Source material Start Marker
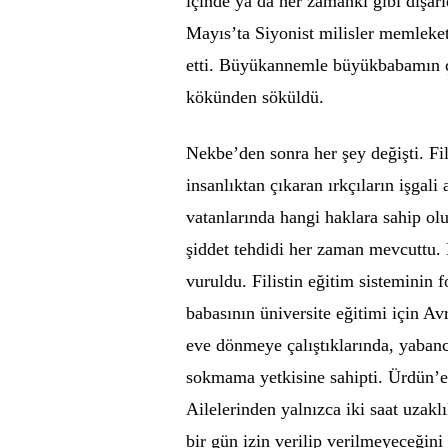
içinde ya da her zamanki gibi dışarı
Mayıs’ta Siyonist milisler memleketl
etti. Büyükannemle büyükbabamın ço
kökünden söküldü.
Nekbe’den sonra her şey değişti. Fil
insanlıktan çıkaran ırkçıların işgali
vatanlarında hangi haklara sahip ol
şiddet tehdidi her zaman mevcuttu.
vuruldu. Filistin eğitim sisteminin
babasının üniversite eğitimi için A
eve dönmeye çalıştıklarında, yabancı
sokmama yetkisine sahipti. Ürdün’e
Ailelerinden yalnızca iki saat uzakl
bir gün izin verilip verilmeyeceğin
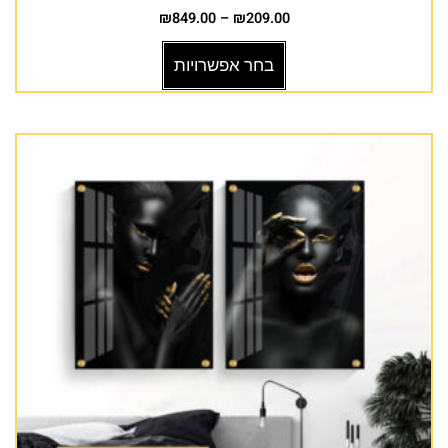
₪
849.00
–
₪
209.00
בחר אפשרויות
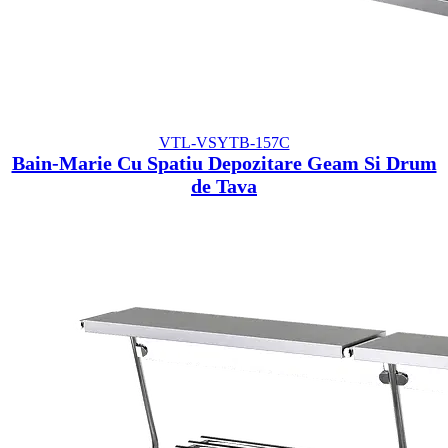
VTL-VSYTB-157C
Bain-Marie Cu Spatiu Depozitare Geam Si Drum
de Tava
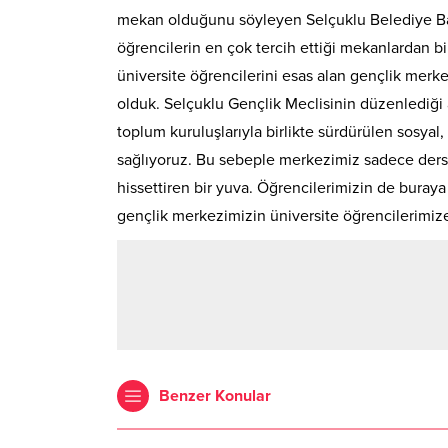
mekan olduğunu söyleyen Selçuklu Belediye Ba
öğrencilerin en çok tercih ettiği mekanlardan b
üniversite öğrencilerini esas alan gençlik merkez
olduk. Selçuklu Gençlik Meclisinin düzenlediği a
toplum kuruluşlarıyla birlikte sürdürülen sosyal, 
sağlıyoruz. Bu sebeple merkezimiz sadece ders ç
hissettiren bir yuva. Öğrencilerimizin de buraya
gençlik merkezimizin üniversite öğrencilerimize
Benzer Konular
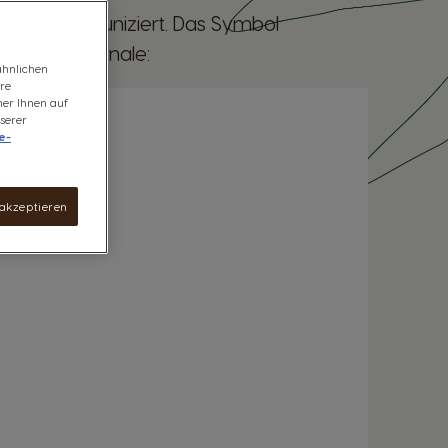
mit dir kommuniziert. Das Symbol
hiedenen Signale:
ähnlichen
ere
ner Ihnen auf
serer
e-
 akzeptieren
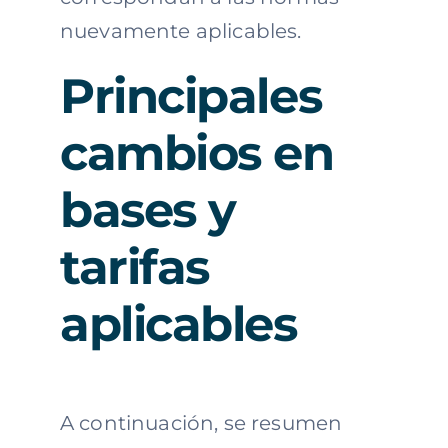
nuevamente aplicables.
Principales
cambios en
bases y
tarifas
aplicables
A continuación, se resumen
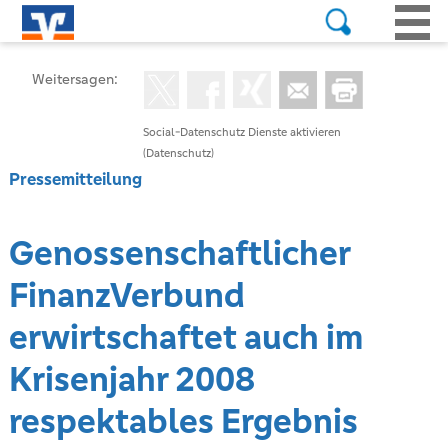
Weitersagen:
Social-Datenschutz Dienste aktivieren
(Datenschutz)
Pressemitteilung
Genossenschaftlicher
FinanzVerbund
erwirtschaftet auch im
Krisenjahr 2008
respektables Ergebnis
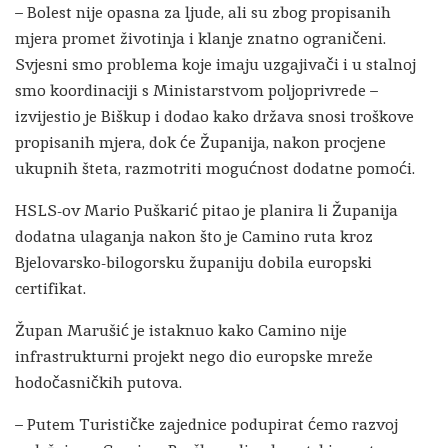
– Bolest nije opasna za ljude, ali su zbog propisanih
mjera promet životinja i klanje znatno ograničeni.
Svjesni smo problema koje imaju uzgajivači i u stalnoj
smo koordinaciji s Ministarstvom poljoprivrede –
izvijestio je Biškup i dodao kako država snosi troškove
propisanih mjera, dok će Županija, nakon procjene
ukupnih šteta, razmotriti mogućnost dodatne pomoći.
HSLS-ov Mario Puškarić pitao je planira li Županija
dodatna ulaganja nakon što je Camino ruta kroz
Bjelovarsko-bilogorsku županiju dobila europski
certifikat.
Župan Marušić je istaknuo kako Camino nije
infrastrukturni projekt nego dio europske mreže
hodočasničkih putova.
– Putem Turističke zajednice podupirat ćemo razvoj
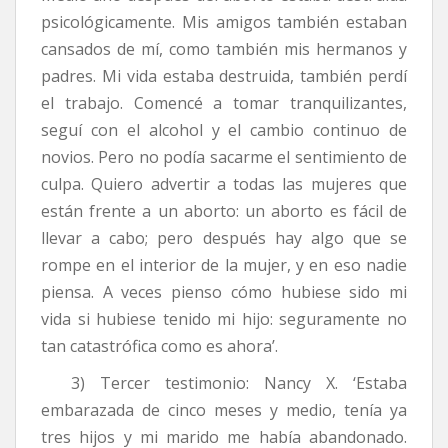
psicológicamente. Mis amigos también estaban
cansados de mí, como también mis hermanos y
padres. Mi vida estaba destruida, también perdí
el trabajo. Comencé a tomar tranquilizantes,
seguí con el alcohol y el cambio continuo de
novios. Pero no podía sacarme el sentimiento de
culpa. Quiero advertir a todas las mujeres que
están frente a un aborto: un aborto es fácil de
llevar a cabo; pero después hay algo que se
rompe en el interior de la mujer, y en eso nadie
piensa. A veces pienso cómo hubiese sido mi
vida si hubiese tenido mi hijo: seguramente no
tan catastrófica como es ahora’.
3) Tercer testimonio: Nancy X. ‘Estaba
embarazada de cinco meses y medio, tenía ya
tres hijos y mi marido me había abandonado.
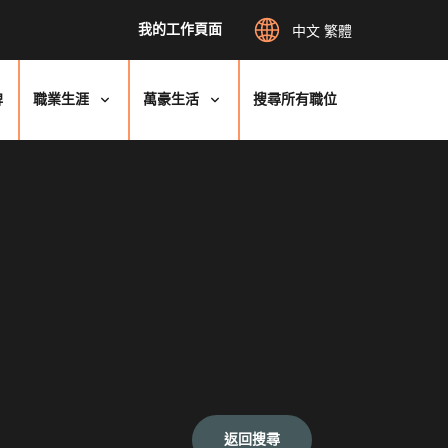
我的工作頁面
中文 繁體
牌
職業生涯
萬豪生活
搜尋所有職位
返回搜尋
Source material End Marker
Format the text read from the pages above as a numbered list, beginning with the line that contains "VTL-VSYTB-157C" and continuing through the line that contains "podupirat ćemo razvoj", both included. Omit any blank lines, and leave the pictures out of the answer.

1. VTL-VSYTB-157C
2. Bain-Marie Cu Spatiu Depozitare Geam Si Drum
3. de Tava
4. mekan olduğunu söyleyen Selçuklu Belediye Ba
5. öğrencilerin en çok tercih ettiği mekanlardan b
6. üniversite öğrencilerini esas alan gençlik merkez
7. olduk. Selçuklu Gençlik Meclisinin düzenlediği a
8. toplum kuruluşlarıyla birlikte sürdürülen sosyal, 
9. sağlıyoruz. Bu sebeple merkezimiz sadece ders ç
10. hissettiren bir yuva. Öğrencilerimizin de buraya
11. gençlik merkezimizin üniversite öğrencilerimize
12. Benzer Konular
13. mit dir kommuniziert. Das Symbol
14. hiedenen Signale:
15. ähnlichen
16. ere
17. ner Ihnen auf
18. serer
19. e-
20.  akzeptieren
21. nuevamente aplicables.
22. Principales
23. cambios en
24. bases y
25. tarifas
26. aplicables
27. A continuación, se resumen
28. Weitersagen:
29. Social-Datenschutz Dienste aktivieren
30. (Datenschutz)
31. Pressemitteilung
32. Genossenschaftlicher
33. FinanzVerbund
34. erwirtschaftet auch im
35. Krisenjahr 2008
36. respektables Ergebnis
37. – Bolest nije opasna za ljude, ali su zbog propisanih
38. mjera promet životinja i klanje znatno ograničeni.
39. Svjesni smo problema koje imaju uzgajivači i u stalnoj
40. smo koordinaciji s Ministarstvom poljoprivrede –
41. izvijestio je Biškup i dodao kako država snosi troškove
42. propisanih mjera, dok će Županija, nakon procjene
43. ukupnih šteta, razmotriti mogućnost dodatne pomoći.
44. HSLS-ov Mario Puškarić pitao je planira li Županija
45. dodatna ulaganja nakon što je Camino ruta kroz
46. Bjelovarsko-bilogorsku županiju dobila europski
47. certifikat.
48. Župan Marušić je istaknuo kako Camino nije
49. infrastrukturni projekt nego dio europske mreže
50. hodočasničkih putova.
51. – Putem Turističke zajednice podupirat ćemo razvoj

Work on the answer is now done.